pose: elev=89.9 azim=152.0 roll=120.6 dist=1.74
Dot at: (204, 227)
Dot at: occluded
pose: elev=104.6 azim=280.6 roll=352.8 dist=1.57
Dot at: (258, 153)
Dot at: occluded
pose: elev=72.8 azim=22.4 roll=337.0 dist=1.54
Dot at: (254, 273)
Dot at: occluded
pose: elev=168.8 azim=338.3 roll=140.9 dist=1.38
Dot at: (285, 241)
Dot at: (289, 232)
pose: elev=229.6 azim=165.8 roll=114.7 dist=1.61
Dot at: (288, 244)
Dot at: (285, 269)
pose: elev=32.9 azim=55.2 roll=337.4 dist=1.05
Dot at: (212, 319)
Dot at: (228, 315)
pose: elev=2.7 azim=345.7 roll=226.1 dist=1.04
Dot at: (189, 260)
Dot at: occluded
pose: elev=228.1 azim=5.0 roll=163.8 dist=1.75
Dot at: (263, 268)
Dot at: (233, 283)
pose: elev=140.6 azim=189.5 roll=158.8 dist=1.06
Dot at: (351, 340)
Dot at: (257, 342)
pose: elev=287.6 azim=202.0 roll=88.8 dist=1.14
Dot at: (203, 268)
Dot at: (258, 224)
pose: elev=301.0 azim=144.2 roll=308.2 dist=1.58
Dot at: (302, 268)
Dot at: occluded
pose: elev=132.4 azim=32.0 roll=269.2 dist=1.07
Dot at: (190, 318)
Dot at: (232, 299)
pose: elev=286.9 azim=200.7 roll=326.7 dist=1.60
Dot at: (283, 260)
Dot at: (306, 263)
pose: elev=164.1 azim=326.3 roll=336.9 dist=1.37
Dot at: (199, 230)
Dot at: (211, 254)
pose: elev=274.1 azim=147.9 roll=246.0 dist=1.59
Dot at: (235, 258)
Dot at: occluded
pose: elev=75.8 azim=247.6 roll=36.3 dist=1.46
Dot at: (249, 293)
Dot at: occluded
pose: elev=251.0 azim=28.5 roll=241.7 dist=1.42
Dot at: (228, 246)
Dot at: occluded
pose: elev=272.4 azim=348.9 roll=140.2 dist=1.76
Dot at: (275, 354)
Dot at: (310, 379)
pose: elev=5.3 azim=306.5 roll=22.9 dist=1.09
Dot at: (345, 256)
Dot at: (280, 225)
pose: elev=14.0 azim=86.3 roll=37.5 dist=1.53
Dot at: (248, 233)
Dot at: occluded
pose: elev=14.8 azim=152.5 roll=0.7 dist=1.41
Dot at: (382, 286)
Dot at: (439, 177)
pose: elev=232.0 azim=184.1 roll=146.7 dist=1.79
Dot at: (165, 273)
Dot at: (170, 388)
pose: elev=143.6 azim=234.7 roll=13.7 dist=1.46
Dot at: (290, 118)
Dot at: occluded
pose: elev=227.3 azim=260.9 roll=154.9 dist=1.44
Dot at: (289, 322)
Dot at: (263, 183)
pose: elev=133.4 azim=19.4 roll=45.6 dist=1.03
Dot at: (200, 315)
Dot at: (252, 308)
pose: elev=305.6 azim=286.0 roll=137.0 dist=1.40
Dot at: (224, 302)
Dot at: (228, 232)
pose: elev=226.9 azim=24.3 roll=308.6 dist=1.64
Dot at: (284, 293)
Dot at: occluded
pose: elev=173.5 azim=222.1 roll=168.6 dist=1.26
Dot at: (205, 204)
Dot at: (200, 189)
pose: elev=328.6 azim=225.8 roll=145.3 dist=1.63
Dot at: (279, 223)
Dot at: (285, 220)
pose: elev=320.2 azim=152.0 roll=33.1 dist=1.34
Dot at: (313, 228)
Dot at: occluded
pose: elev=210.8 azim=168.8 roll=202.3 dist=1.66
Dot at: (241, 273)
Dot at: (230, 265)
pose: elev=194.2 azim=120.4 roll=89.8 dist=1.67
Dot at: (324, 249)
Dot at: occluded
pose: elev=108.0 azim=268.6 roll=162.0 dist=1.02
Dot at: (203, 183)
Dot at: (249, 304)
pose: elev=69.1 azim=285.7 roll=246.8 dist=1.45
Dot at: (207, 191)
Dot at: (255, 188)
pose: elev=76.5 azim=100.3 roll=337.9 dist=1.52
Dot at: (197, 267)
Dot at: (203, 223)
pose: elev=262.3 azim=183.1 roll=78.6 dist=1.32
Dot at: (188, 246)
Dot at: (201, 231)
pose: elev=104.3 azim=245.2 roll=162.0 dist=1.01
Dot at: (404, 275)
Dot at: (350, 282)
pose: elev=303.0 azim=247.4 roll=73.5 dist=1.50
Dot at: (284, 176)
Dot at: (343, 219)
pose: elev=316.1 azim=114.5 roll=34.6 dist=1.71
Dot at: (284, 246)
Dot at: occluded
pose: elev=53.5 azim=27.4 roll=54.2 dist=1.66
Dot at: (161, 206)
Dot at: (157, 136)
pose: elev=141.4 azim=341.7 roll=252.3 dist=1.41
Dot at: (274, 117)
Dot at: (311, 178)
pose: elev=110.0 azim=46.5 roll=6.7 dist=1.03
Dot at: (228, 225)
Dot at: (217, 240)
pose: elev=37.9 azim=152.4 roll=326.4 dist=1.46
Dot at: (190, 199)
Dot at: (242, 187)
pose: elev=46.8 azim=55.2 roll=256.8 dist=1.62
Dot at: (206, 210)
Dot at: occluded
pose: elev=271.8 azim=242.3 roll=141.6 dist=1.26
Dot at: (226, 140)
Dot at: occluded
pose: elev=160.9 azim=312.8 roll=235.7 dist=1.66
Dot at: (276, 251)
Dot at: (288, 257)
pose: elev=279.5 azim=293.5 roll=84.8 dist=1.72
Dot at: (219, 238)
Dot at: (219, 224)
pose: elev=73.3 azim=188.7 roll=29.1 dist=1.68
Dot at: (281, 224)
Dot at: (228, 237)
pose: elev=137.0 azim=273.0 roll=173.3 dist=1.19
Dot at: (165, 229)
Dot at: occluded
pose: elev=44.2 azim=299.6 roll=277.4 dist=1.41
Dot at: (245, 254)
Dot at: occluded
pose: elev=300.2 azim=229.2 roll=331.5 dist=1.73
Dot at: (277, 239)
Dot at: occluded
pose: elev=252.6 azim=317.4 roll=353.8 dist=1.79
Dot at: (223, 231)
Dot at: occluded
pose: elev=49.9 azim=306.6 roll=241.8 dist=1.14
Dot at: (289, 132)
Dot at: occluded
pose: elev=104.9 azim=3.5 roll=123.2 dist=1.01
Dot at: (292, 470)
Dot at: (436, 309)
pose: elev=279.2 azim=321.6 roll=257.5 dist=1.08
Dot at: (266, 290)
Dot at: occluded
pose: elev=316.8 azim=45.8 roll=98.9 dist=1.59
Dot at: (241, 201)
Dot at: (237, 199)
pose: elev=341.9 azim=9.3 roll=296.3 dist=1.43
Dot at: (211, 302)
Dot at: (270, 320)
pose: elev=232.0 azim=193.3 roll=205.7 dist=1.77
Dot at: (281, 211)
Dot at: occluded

####

Reproduce all of the data above line for line, keeping every pose value and coordinate unchanged.

pose: elev=89.9 azim=152.0 roll=120.6 dist=1.74
Dot at: (204, 227)
Dot at: occluded
pose: elev=104.6 azim=280.6 roll=352.8 dist=1.57
Dot at: (258, 153)
Dot at: occluded
pose: elev=72.8 azim=22.4 roll=337.0 dist=1.54
Dot at: (254, 273)
Dot at: occluded
pose: elev=168.8 azim=338.3 roll=140.9 dist=1.38
Dot at: (285, 241)
Dot at: (289, 232)
pose: elev=229.6 azim=165.8 roll=114.7 dist=1.61
Dot at: (288, 244)
Dot at: (285, 269)
pose: elev=32.9 azim=55.2 roll=337.4 dist=1.05
Dot at: (212, 319)
Dot at: (228, 315)
pose: elev=2.7 azim=345.7 roll=226.1 dist=1.04
Dot at: (189, 260)
Dot at: occluded
pose: elev=228.1 azim=5.0 roll=163.8 dist=1.75
Dot at: (263, 268)
Dot at: (233, 283)
pose: elev=140.6 azim=189.5 roll=158.8 dist=1.06
Dot at: (351, 340)
Dot at: (257, 342)
pose: elev=287.6 azim=202.0 roll=88.8 dist=1.14
Dot at: (203, 268)
Dot at: (258, 224)
pose: elev=301.0 azim=144.2 roll=308.2 dist=1.58
Dot at: (302, 268)
Dot at: occluded
pose: elev=132.4 azim=32.0 roll=269.2 dist=1.07
Dot at: (190, 318)
Dot at: (232, 299)
pose: elev=286.9 azim=200.7 roll=326.7 dist=1.60
Dot at: (283, 260)
Dot at: (306, 263)
pose: elev=164.1 azim=326.3 roll=336.9 dist=1.37
Dot at: (199, 230)
Dot at: (211, 254)
pose: elev=274.1 azim=147.9 roll=246.0 dist=1.59
Dot at: (235, 258)
Dot at: occluded
pose: elev=75.8 azim=247.6 roll=36.3 dist=1.46
Dot at: (249, 293)
Dot at: occluded
pose: elev=251.0 azim=28.5 roll=241.7 dist=1.42
Dot at: (228, 246)
Dot at: occluded
pose: elev=272.4 azim=348.9 roll=140.2 dist=1.76
Dot at: (275, 354)
Dot at: (310, 379)
pose: elev=5.3 azim=306.5 roll=22.9 dist=1.09
Dot at: (345, 256)
Dot at: (280, 225)
pose: elev=14.0 azim=86.3 roll=37.5 dist=1.53
Dot at: (248, 233)
Dot at: occluded
pose: elev=14.8 azim=152.5 roll=0.7 dist=1.41
Dot at: (382, 286)
Dot at: (439, 177)
pose: elev=232.0 azim=184.1 roll=146.7 dist=1.79
Dot at: (165, 273)
Dot at: (170, 388)
pose: elev=143.6 azim=234.7 roll=13.7 dist=1.46
Dot at: (290, 118)
Dot at: occluded
pose: elev=227.3 azim=260.9 roll=154.9 dist=1.44
Dot at: (289, 322)
Dot at: (263, 183)
pose: elev=133.4 azim=19.4 roll=45.6 dist=1.03
Dot at: (200, 315)
Dot at: (252, 308)
pose: elev=305.6 azim=286.0 roll=137.0 dist=1.40
Dot at: (224, 302)
Dot at: (228, 232)
pose: elev=226.9 azim=24.3 roll=308.6 dist=1.64
Dot at: (284, 293)
Dot at: occluded
pose: elev=173.5 azim=222.1 roll=168.6 dist=1.26
Dot at: (205, 204)
Dot at: (200, 189)
pose: elev=328.6 azim=225.8 roll=145.3 dist=1.63
Dot at: (279, 223)
Dot at: (285, 220)
pose: elev=320.2 azim=152.0 roll=33.1 dist=1.34
Dot at: (313, 228)
Dot at: occluded
pose: elev=210.8 azim=168.8 roll=202.3 dist=1.66
Dot at: (241, 273)
Dot at: (230, 265)
pose: elev=194.2 azim=120.4 roll=89.8 dist=1.67
Dot at: (324, 249)
Dot at: occluded
pose: elev=108.0 azim=268.6 roll=162.0 dist=1.02
Dot at: (203, 183)
Dot at: (249, 304)
pose: elev=69.1 azim=285.7 roll=246.8 dist=1.45
Dot at: (207, 191)
Dot at: (255, 188)
pose: elev=76.5 azim=100.3 roll=337.9 dist=1.52
Dot at: (197, 267)
Dot at: (203, 223)
pose: elev=262.3 azim=183.1 roll=78.6 dist=1.32
Dot at: (188, 246)
Dot at: (201, 231)
pose: elev=104.3 azim=245.2 roll=162.0 dist=1.01
Dot at: (404, 275)
Dot at: (350, 282)
pose: elev=303.0 azim=247.4 roll=73.5 dist=1.50
Dot at: (284, 176)
Dot at: (343, 219)
pose: elev=316.1 azim=114.5 roll=34.6 dist=1.71
Dot at: (284, 246)
Dot at: occluded
pose: elev=53.5 azim=27.4 roll=54.2 dist=1.66
Dot at: (161, 206)
Dot at: (157, 136)
pose: elev=141.4 azim=341.7 roll=252.3 dist=1.41
Dot at: (274, 117)
Dot at: (311, 178)
pose: elev=110.0 azim=46.5 roll=6.7 dist=1.03
Dot at: (228, 225)
Dot at: (217, 240)
pose: elev=37.9 azim=152.4 roll=326.4 dist=1.46
Dot at: (190, 199)
Dot at: (242, 187)
pose: elev=46.8 azim=55.2 roll=256.8 dist=1.62
Dot at: (206, 210)
Dot at: occluded
pose: elev=271.8 azim=242.3 roll=141.6 dist=1.26
Dot at: (226, 140)
Dot at: occluded
pose: elev=160.9 azim=312.8 roll=235.7 dist=1.66
Dot at: (276, 251)
Dot at: (288, 257)
pose: elev=279.5 azim=293.5 roll=84.8 dist=1.72
Dot at: (219, 238)
Dot at: (219, 224)
pose: elev=73.3 azim=188.7 roll=29.1 dist=1.68
Dot at: (281, 224)
Dot at: (228, 237)
pose: elev=137.0 azim=273.0 roll=173.3 dist=1.19
Dot at: (165, 229)
Dot at: occluded
pose: elev=44.2 azim=299.6 roll=277.4 dist=1.41
Dot at: (245, 254)
Dot at: occluded
pose: elev=300.2 azim=229.2 roll=331.5 dist=1.73
Dot at: (277, 239)
Dot at: occluded
pose: elev=252.6 azim=317.4 roll=353.8 dist=1.79
Dot at: (223, 231)
Dot at: occluded
pose: elev=49.9 azim=306.6 roll=241.8 dist=1.14
Dot at: (289, 132)
Dot at: occluded
pose: elev=104.9 azim=3.5 roll=123.2 dist=1.01
Dot at: (292, 470)
Dot at: (436, 309)
pose: elev=279.2 azim=321.6 roll=257.5 dist=1.08
Dot at: (266, 290)
Dot at: occluded
pose: elev=316.8 azim=45.8 roll=98.9 dist=1.59
Dot at: (241, 201)
Dot at: (237, 199)
pose: elev=341.9 azim=9.3 roll=296.3 dist=1.43
Dot at: (211, 302)
Dot at: (270, 320)
pose: elev=232.0 azim=193.3 roll=205.7 dist=1.77
Dot at: (281, 211)
Dot at: occluded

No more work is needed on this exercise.